Tuesday, February 06, 2007

Heading North Grenada to Bequia Jan. 2007

Picture: Cruise Ship blocking entrance to Clifton Harbour, Union Island

Subtitle: Playing with the Big Boats!!

We finally escaped Grenada's charm which had held us since July, and sailed from Carriacou (north island of Grenada) toward Union Island (southernmost island in the Grenadines) We had been in the Union Island Harbour on the way down, and knew that it was U shaped, 2 entrances, with a reef in the center. Just as we were approaching the island we watch a cruise boat arrive. We didn't think the harbour was large enough to accommodate such a vessel, and we were right, so it anchored right at the entrance to the harbour, and with the NE wind, right in the channel. Fortunately we are small and sufficiently maneuverable to still make our way in, and once inside it was not as crowded or windy as the last time, so we were able to anchor. Ross stayed onboard (we were anchored very tight) as Bev walked to the airport to deal with the government officials and pay the entrance fee (71 EC about $30). We were also informed that is we wished to visit the Tobago cays there now was a new fee 10EC per person per day. Somehow St. Vincent has to get the money to pay for the services they offer, nothing!! We had visited the Cays on the way down, they are beautiful, but will probably bypass them on this trek.

Once checked into St. Vincent, we exited Union and made our way to Mayreau, the next island in the chain, about 3 miles to the north. Here a 5 masted cruiseboat was anchored off the beach, and its occupants enjoying a day of sun, sand, surf, and beach bars. Didn't see the play toys we had seen with other boats, ie jet skis, wind surfers, etc. We stayed on RAFT and let them have their fun, knowing that they would be rounded up and taken back to their big boat well before dinner time.

Next experience with a big boat: We are anchored about 150 feet off the Mayreau's "commercial dock". It appeared, and confirmed by locals that the "commercial boats" docked on the far side so we where we were was okay. Also since there are only about 300 people who live on Mayreau, we were not expecting too much traffic. However as we were making supper, a good sized ferry, complete with cabins, dining rooms, and double width cargo level, pulled up beside us, dropped his BIG hook and proceeded to do a 180 turn within 30 feet of RAFT. The captain obviously had done this before, and was turned, dropped off his packages, most in garbage bags, and was gone within 10 minutes.

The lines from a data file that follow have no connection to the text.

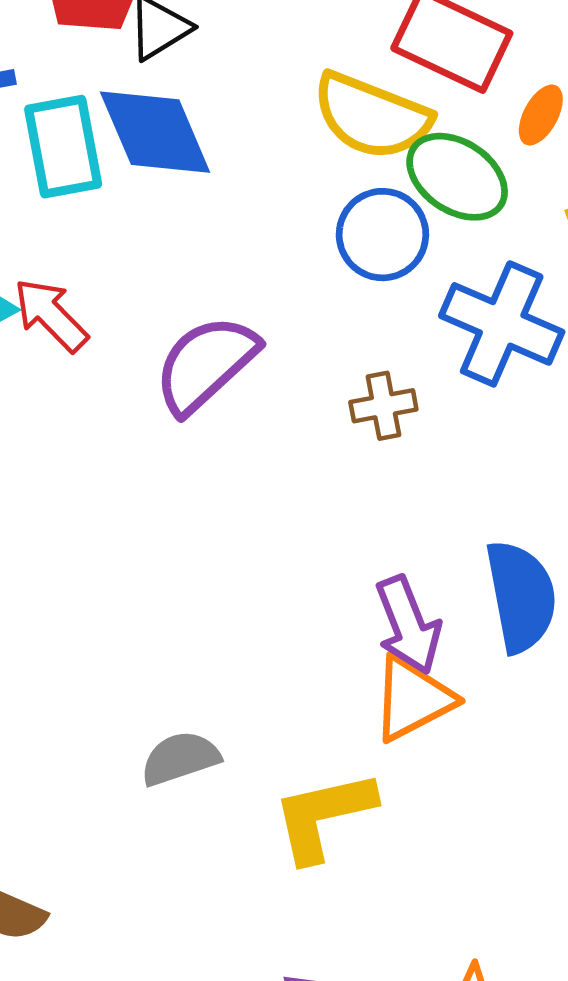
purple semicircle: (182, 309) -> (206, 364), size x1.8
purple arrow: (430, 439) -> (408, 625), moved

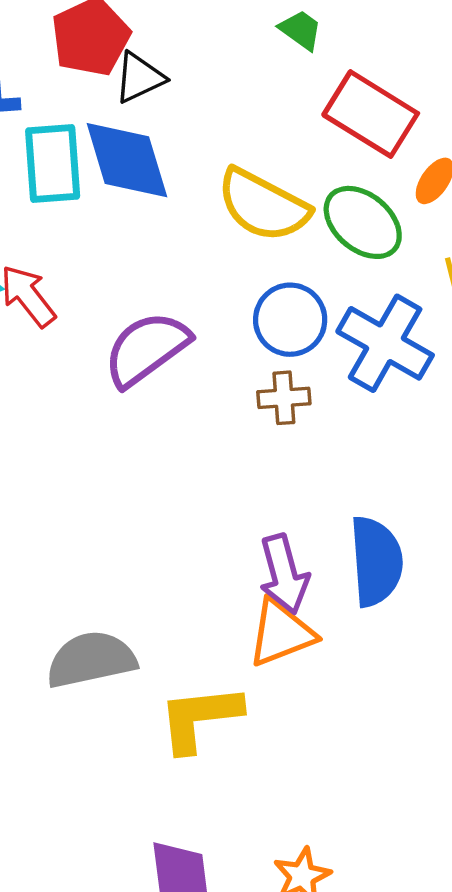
yellow semicircle: (372, 116) -> (263, 205), moved
blue circle: (382, 235) -> (290, 320), moved
gray semicircle: (180, 758) -> (91, 660), size x1.4

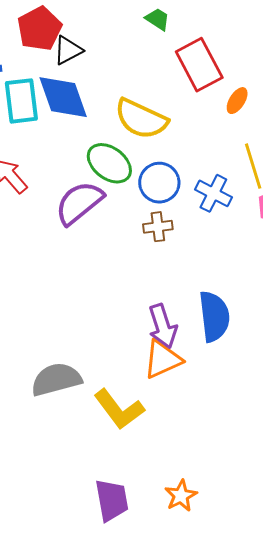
red rectangle: (371, 114) -> (199, 65), turned 33
green ellipse: (363, 222) -> (109, 163), moved
blue cross: (385, 343) -> (213, 193), size x0.7
yellow L-shape: (200, 718) -> (119, 409), turned -118

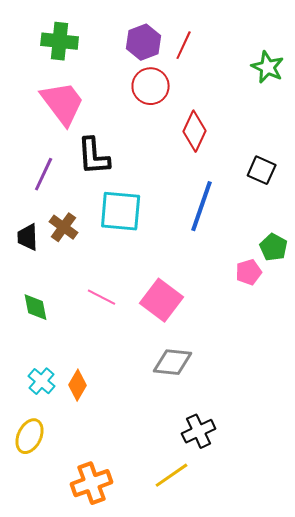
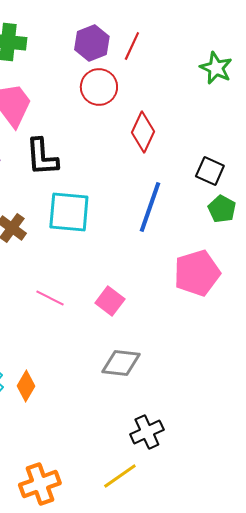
green pentagon: (274, 247) -> (222, 209), moved
pink pentagon: (249, 272) -> (197, 273), size x1.8
pink square: (162, 300) -> (110, 301), size x0.7

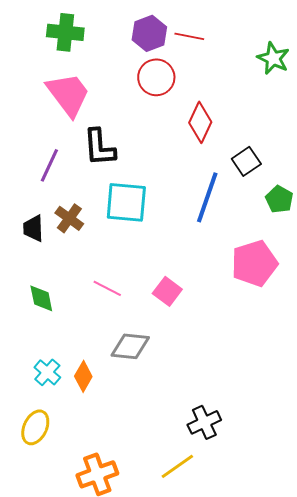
red line: (132, 46) -> (189, 36), turned 76
black square: (210, 171) -> (246, 161), moved, turned 32
gray diamond: (121, 363) -> (130, 346), moved

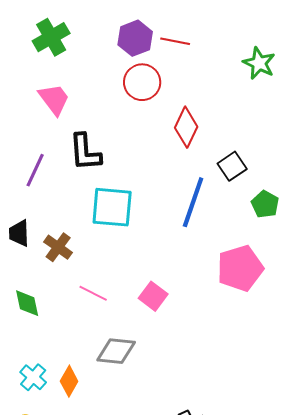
green cross: (65, 32) -> (51, 37), turned -36
pink trapezoid: (68, 94) -> (54, 99), size x0.7
brown cross: (69, 218) -> (58, 247), moved

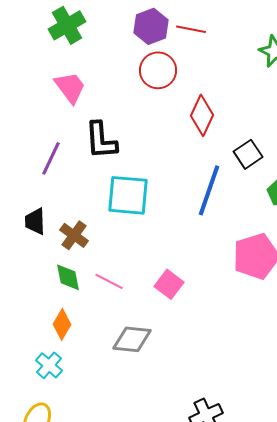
green diamond: (27, 303) -> (68, 277), moved
orange diamond: (69, 381) -> (62, 324), moved

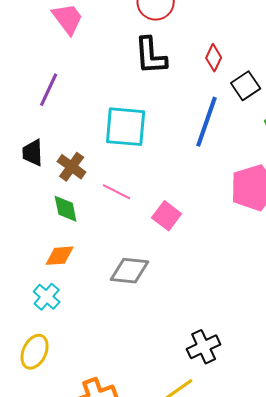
red diamond: (202, 115) -> (214, 58), moved, size x0.7
black L-shape: (101, 140) -> (151, 56), moved
pink line: (109, 281) -> (117, 192), moved
orange diamond: (62, 324) -> (60, 256), turned 56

It really was something to see, but really didn't want the front row seat.

As sun set, we watched the cruise boats sail off to the northwest, the commercial boat go south, and we figured our contact with Big Boats was done for the day. We are sharing the anchorage with a mega yacht, probably 80-100 ft long. About 8pm, of course we were already in bed, they are on the radio trying to hale the Mayreau police. We got up but couldn't see anything suspicious, their boat was lit up as most mega's are. No one was answering the radio call, and we found out later there are no police in Mayreau, but we figured they have cell phones to call for help. It did raise our security level, (we are out of Grenada) so we locked ourselves in RAFT and settled in for a night's rest. And so end's our day with the BIG Boats.

The next day, we had the town, beach and island to ourselves, and we took full advantage its peaceful serenity. We walked into the town, toured the church, enjoyed the fabulous views of the Tobago Cays, Salt Whistle Bay and swam at the billion dollar beach, that yesterday had been swarmed by the cruise boat occupants.

We had a fabulous sail into Bequia, even tacked into the anchorage. What a wonderful treat! But now we have another problem: the fridge has decided not to freeze anymore. It is of course the original refrigerator system, over 20 years old which Ross has been babying by topping up the R12 for nearly a year since the Dominican Republic, Since we had stocked up the freezer in Grenada before we left, we were going on the Scarsdale high protein diet until all the thawing meat is eaten. We didn't think we would be able to get the system fixed in Bequia, so we took off for St. Lucia.